When the single machine operates to the output node, whether the single machine with higher reliability than the single machine operates normally is judged first, if yes, the output of the single machine is shielded, if not, whether the single machine with higher output priority than the single machine operates normally is judged continuously, if yes, the output of the single machine is shielded, and if not, the output right is obtained. The redundant system output control flow is shown in fig. 4.

The above description is only a preferred implementation manner of the high-reliability embedded processor redundancy method based on dynamic dual-mode redundancy, and the protection scope of the high-reliability embedded processor redundancy method based on dynamic dual-mode redundancy is not limited to the above embodiments, and all technical solutions under the concept belong to the protection scope of the present invention.
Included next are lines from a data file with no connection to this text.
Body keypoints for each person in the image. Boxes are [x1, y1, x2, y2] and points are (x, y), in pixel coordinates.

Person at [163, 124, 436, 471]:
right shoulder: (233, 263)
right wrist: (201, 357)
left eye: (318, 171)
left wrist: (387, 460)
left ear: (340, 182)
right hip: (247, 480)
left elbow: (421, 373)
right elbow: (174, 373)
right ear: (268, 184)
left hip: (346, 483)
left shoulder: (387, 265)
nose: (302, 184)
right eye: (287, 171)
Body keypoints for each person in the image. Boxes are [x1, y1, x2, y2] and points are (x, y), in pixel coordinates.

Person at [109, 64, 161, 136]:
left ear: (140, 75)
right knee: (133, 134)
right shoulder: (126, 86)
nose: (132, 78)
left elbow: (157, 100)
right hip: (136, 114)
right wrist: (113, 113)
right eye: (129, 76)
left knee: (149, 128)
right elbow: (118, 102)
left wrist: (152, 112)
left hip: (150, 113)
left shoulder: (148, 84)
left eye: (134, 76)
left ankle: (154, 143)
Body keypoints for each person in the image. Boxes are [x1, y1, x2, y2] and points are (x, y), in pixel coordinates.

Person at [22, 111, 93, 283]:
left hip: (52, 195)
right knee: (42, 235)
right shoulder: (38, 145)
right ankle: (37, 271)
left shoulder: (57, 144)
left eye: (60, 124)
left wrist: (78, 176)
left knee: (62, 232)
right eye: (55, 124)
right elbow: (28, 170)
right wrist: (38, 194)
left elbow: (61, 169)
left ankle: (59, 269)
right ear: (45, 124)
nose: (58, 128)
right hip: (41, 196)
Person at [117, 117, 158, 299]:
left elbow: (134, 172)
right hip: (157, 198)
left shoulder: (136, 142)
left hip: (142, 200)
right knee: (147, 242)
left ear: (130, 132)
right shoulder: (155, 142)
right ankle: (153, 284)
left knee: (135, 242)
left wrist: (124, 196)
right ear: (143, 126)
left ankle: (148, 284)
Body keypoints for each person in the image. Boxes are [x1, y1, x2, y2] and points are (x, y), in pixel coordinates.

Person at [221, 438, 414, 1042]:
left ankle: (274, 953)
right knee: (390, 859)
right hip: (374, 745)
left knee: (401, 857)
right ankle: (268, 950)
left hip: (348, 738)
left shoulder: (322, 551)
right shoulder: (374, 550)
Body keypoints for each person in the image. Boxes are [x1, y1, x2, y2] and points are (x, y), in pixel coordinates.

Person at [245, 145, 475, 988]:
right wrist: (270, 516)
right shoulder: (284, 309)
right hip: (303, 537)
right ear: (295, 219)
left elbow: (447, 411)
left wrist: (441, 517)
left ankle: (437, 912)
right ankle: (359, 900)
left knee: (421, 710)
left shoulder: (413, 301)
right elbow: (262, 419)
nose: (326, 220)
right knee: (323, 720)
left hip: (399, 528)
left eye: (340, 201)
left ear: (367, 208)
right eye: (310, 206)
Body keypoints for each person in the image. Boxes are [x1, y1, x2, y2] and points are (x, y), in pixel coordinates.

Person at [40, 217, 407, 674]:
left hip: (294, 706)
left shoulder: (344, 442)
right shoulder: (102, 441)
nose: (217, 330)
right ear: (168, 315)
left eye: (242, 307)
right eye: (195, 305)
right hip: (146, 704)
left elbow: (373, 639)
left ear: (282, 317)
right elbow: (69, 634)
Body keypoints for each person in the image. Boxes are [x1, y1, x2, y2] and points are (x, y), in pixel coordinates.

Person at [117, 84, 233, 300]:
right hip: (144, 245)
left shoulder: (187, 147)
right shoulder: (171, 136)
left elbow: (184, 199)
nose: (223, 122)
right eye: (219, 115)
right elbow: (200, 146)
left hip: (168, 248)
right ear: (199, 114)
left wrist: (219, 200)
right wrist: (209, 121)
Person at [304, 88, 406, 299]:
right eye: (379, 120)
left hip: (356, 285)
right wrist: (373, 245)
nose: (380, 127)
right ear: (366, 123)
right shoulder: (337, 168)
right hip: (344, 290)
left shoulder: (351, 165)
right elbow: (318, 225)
It should be noted that modifications and variations can be made by those skilled in the art without departing from the principles of the present invention, which is also considered to be within the scope of the present invention.

Claims

1. The high-reliability embedded processor redundancy architecture based on dynamic dual-mode redundancy is characterized by comprising a host, a hot standby machine and a warm standby machine, wherein each single machine is assigned with a priority, and the priority is respectively the host, the hot standby machine and Wen Beiji from top to bottom;

2. A high reliability embedded processor redundancy method based on dynamic dual mode redundancy, the method operating based on the architecture of claim 1, the method comprising the steps of:

Step 8, software process fault processing;

3. The method according to claim 2, wherein the step 1 is specifically:

4. The method according to claim 3, wherein the step 2 is specifically:

5. The method according to claim 4, wherein the step 3 is specifically:

6. The method according to claim 5, wherein the step 6 is specifically:

7. The method according to claim 6, wherein the step 7 is specifically:

8. The method according to claim 7, wherein the step 8 is specifically:

9. A computer readable storage medium having stored thereon a computer program, characterized in that the program is executed by a processor for implementing the method according to claims 2-8.

10. A computer device comprising a memory and a processor, said memory storing a computer program, characterized in that the processor implements the method of claim 2-8 when executing said computer program.